E’ opinione comune che i proverbi sono un autentico tesoro dell’umanità non soltanto per i suoi contenuti ma anche per l’espressività viva e schietta che da essi ne deriva e, nel nostro caso, anche per la parlata dell’antenato alla quale è legata la nostra parola dialettale che il poeta Alessandro Moreschini con amore e dedizione in questo ultimo ventennio ha cercato di recuperarne una più fedele e corretta memoria storica.
Per Aristotele, grande filosofo della Grecia, i proverbi, i modi proverbiali, gli aforismi, erano “reliquie del passato “ dove attinsero, politici, filosofi, moralisti, psicologi ed anche poeti e prosatori disseminandoli nei loro testi e nelle loro opere (Plauto, Cervantes, Shakespeare ).
Il Giusti, poeta italiano,amante dei proverbi, diceva, in una lettera dedicatoria ad Andrea Franciosi, accademico della Crusca, che il proverbio è la vera voce del popolo, una creazione popolare che sa dare spesso suggerimenti,ed insegnamento e risposte agli accadimenti del quotidiano.

Esercizio scritto
Trascrivi per intero il testo sui proverbi, senza cambiare nulla.

Dati forniti

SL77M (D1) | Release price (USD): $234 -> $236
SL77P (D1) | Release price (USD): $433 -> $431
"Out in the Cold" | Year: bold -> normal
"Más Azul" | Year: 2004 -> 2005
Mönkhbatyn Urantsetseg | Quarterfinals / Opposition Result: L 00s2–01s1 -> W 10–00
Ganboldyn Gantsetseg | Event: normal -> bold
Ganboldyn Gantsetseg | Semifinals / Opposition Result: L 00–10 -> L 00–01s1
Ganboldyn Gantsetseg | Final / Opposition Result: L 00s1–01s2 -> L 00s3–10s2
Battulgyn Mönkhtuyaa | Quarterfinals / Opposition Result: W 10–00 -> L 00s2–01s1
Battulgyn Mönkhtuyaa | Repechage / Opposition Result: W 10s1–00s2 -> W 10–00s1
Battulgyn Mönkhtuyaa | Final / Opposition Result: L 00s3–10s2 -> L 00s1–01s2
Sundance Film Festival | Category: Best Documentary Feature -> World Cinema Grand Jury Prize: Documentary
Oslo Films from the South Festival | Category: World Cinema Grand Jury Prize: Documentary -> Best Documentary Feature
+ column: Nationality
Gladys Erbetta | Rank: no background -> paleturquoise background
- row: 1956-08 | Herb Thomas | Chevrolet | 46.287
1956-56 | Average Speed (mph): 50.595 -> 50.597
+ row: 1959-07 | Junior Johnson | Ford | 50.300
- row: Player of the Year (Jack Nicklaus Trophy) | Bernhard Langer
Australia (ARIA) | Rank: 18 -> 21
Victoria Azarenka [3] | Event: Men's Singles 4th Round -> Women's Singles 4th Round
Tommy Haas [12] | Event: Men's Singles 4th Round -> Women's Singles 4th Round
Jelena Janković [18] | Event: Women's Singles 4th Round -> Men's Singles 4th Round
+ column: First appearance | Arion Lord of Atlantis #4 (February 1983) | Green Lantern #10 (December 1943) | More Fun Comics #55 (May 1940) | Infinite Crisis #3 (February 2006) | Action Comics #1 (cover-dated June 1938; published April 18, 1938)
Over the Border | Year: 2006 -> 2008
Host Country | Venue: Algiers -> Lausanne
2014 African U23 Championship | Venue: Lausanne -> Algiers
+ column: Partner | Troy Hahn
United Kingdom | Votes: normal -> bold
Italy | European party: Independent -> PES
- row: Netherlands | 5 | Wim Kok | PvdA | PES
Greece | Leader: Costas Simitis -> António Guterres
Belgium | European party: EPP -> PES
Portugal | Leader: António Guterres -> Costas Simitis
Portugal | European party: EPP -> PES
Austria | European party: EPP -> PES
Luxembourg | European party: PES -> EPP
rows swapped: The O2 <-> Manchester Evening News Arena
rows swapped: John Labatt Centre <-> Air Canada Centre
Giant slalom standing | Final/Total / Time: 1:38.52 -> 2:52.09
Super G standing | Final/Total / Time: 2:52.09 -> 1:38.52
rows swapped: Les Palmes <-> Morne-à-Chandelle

Risultato
E’ opinione comune che i proverbi sono un autentico tesoro dell’umanità non soltanto per i suoi contenuti ma anche per l’espressività viva e schietta che da essi ne deriva e, nel nostro caso, anche per la parlata dell’antenato alla quale è legata la nostra parola dialettale che il poeta Alessandro Moreschini con amore e dedizione in questo ultimo ventennio ha cercato di recuperarne una più fedele e corretta memoria storica.
Per Aristotele, grande filosofo della Grecia, i proverbi, i modi proverbiali, gli aforismi, erano “reliquie del passato “ dove attinsero, politici, filosofi, moralisti, psicologi ed anche poeti e prosatori disseminandoli nei loro testi e nelle loro opere (Plauto, Cervantes, Shakespeare ).
Il Giusti, poeta italiano,amante dei proverbi, diceva, in una lettera dedicatoria ad Andrea Franciosi, accademico della Crusca, che il proverbio è la vera voce del popolo, una creazione popolare che sa dare spesso suggerimenti,ed insegnamento e risposte agli accadimenti del quotidiano.